You can train a single PPO agent using the default configurations defined in config.py:
python main.pyTo override specific hyperparameters, use the command-line arguments:
python main.py --lr 0.001 --gamma 0.999 --clip_range 0.1 --net_arch 128 128To reproduce the experiments for the hyperparameter analysis (Question 1B), run the bash script. This will sequentially train models with different configurations, log the console outputs, save the top 3 best-performing models for each run, and generate learning curves.

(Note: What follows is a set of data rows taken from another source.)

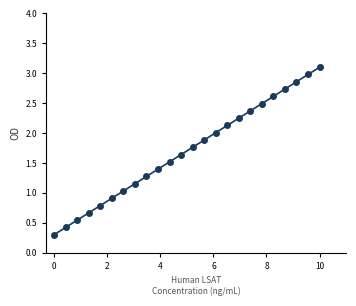

What is the value of the 20th point from the left?

2.6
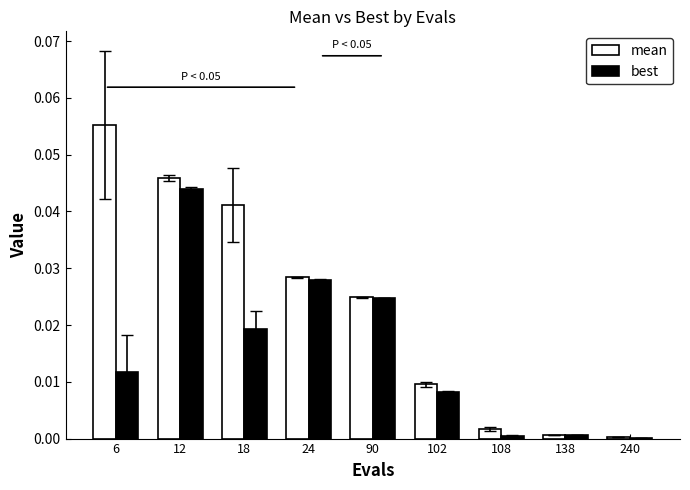

The best series shows 0.0 at 102. True or false?

True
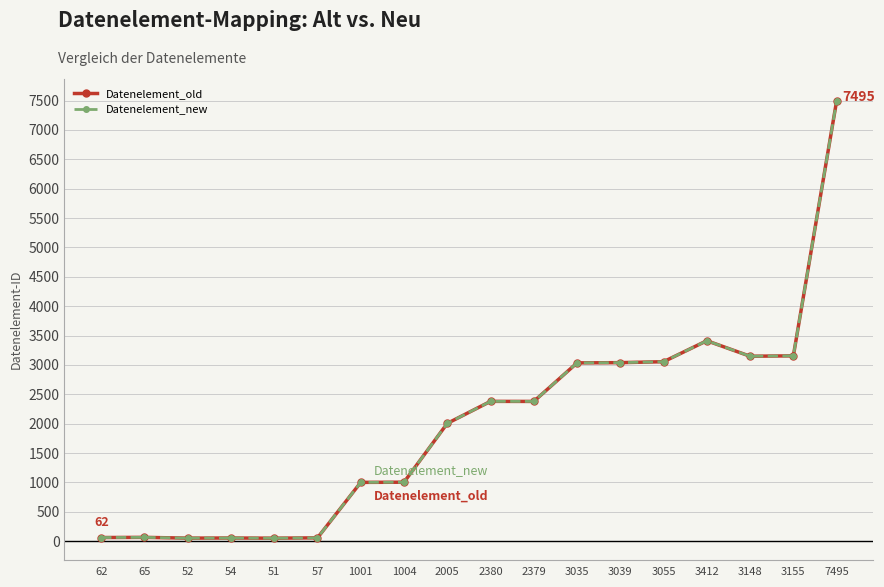

How many lines are shown in the chart?

2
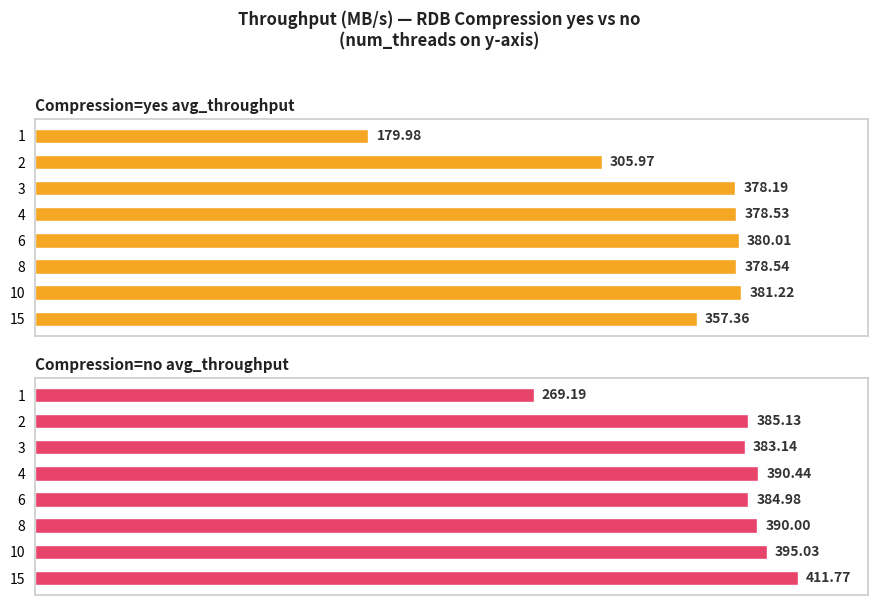

Rank the series by their maximum value, from lowest to highest.

Compression=yes avg_throughput, Compression=no avg_throughput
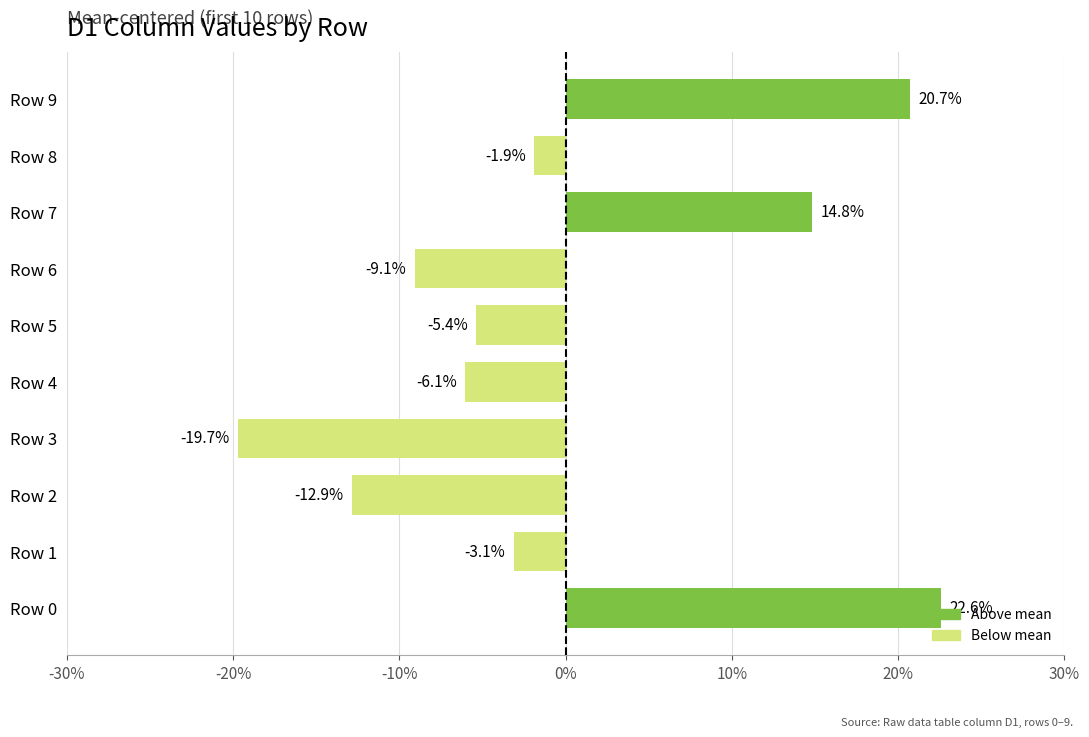

How many data points does each series have?

10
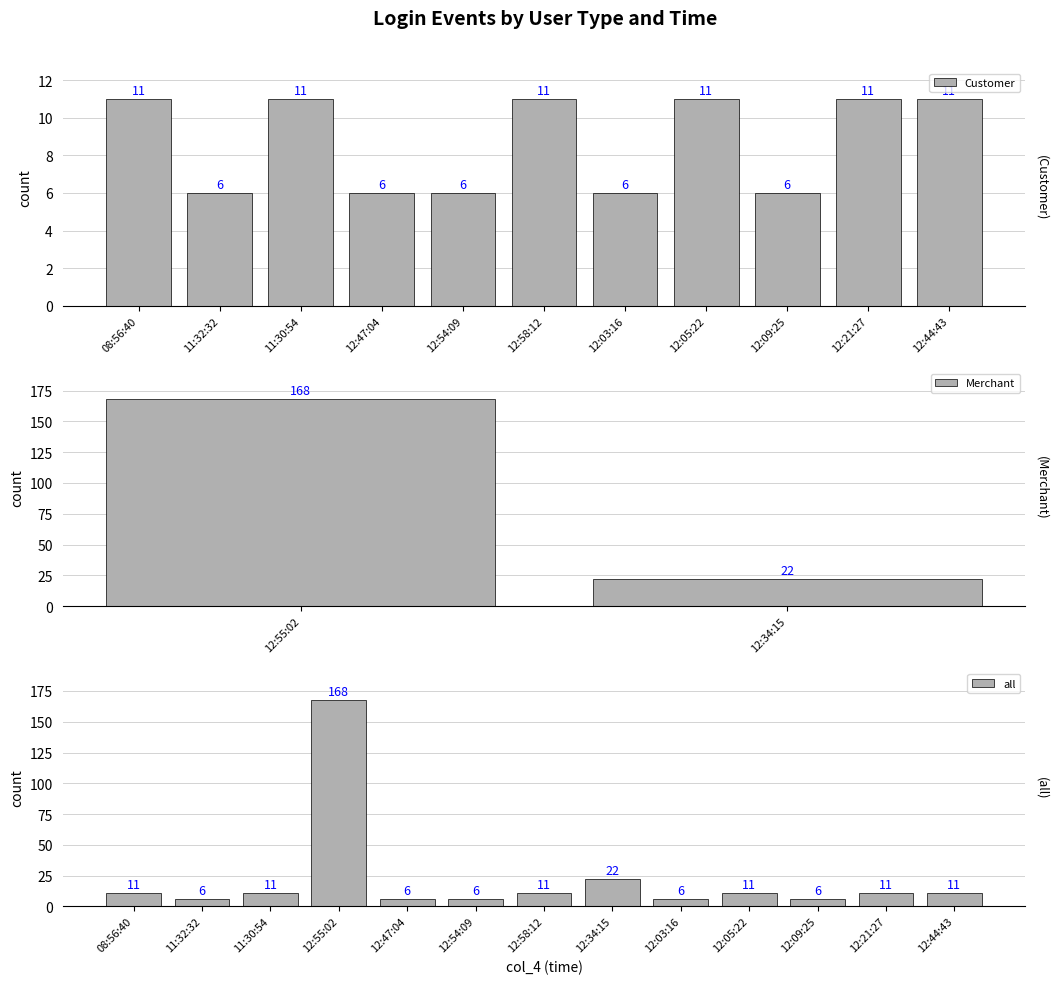

Which has a higher value, 12:44:43 or 12:54:09?

12:44:43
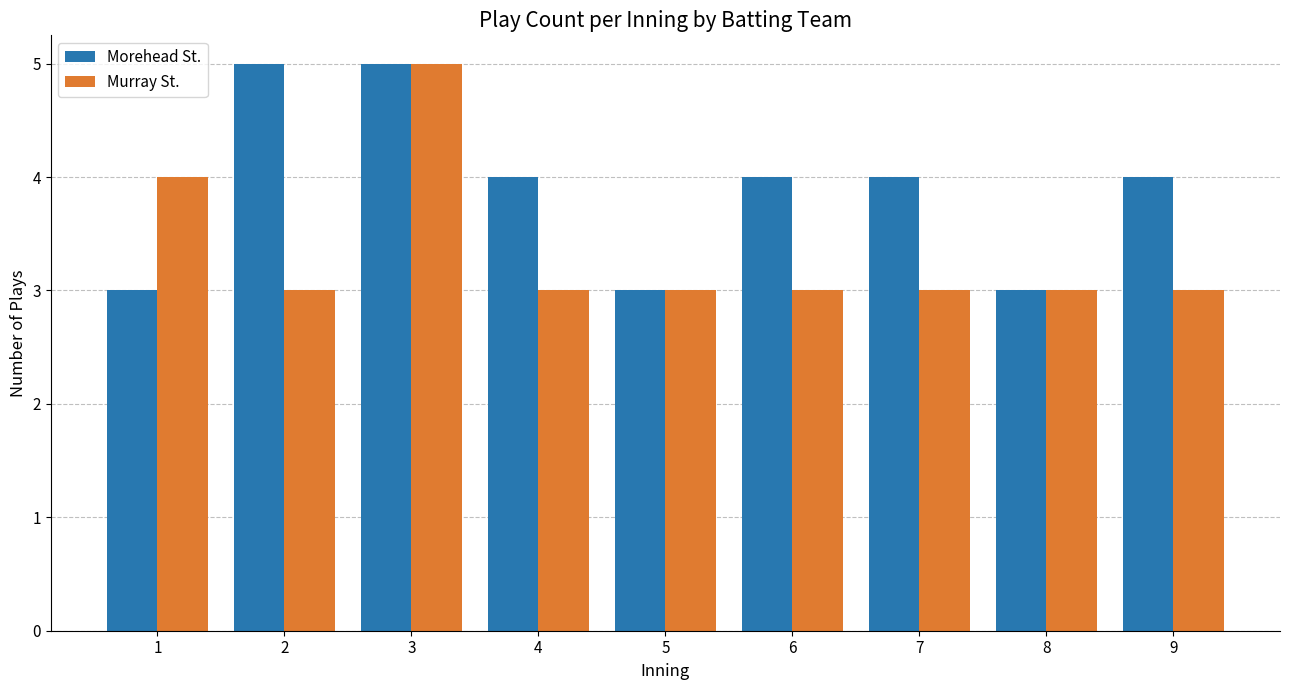

Rank the series by their average value, from highest to lowest.

Morehead St., Murray St.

chmod +x run_experiments.sh
./run_experiments.shTo watch the trained agent land the spacecraft, run the visualization script. It automatically scans the results/ directory for .zip models and allows you to select which one to render.
python visualize_models.py(Note: If you are running this on WSL/Linux without an audio driver, the script automatically suppresses ALSA audio warnings by setting a dummy audio driver).
-
Episode-based Logging: The assignment specifically requests plotting the X-axis by episode number (not timesteps). A custom
EpisodeLoggerCallbackwas implemented to track and log rewards precisely at the end of each episode. -
Top-K Model Saving: The callback dynamically tracks the evaluation performance and saves only the Top 3 models for each hyperparameter configuration to save disk space while keeping the best policies.
-
Smoothing: The generated plots include an Exponential Moving Average (EMA) smoothed curve for training rewards to better visualize the learning trend amidst high variance.
-
Control Variable Analysis: The
run_experiments.shscript employs a strict control variable approach, changing only one hyperparameter at a time against an optimized[64, 64]baseline to cleanly observe its effect.
A detailed analysis of how hyperparameters (LR, Gamma, Capacity, Clip Range) affect the agent's performance is provided in the submitted PDF report. Below is a summary of the key findings:
-
Network Capacity: Wider networks (e.g.,
[128, 128]) significantly improve learning speed and stability compared to the default[64, 64]. -
Gamma: While
0.999offers theoretical long-term stability, it severely hinders early-stage learning (credit assignment problem). The baseline0.99is highly superior for sample efficiency. -
Learning Rate & Clipping: Aggressive learning rates (
0.001) cause catastrophic forgetting, while overly tight clipping (0.1) restricts exploration and slows down convergence.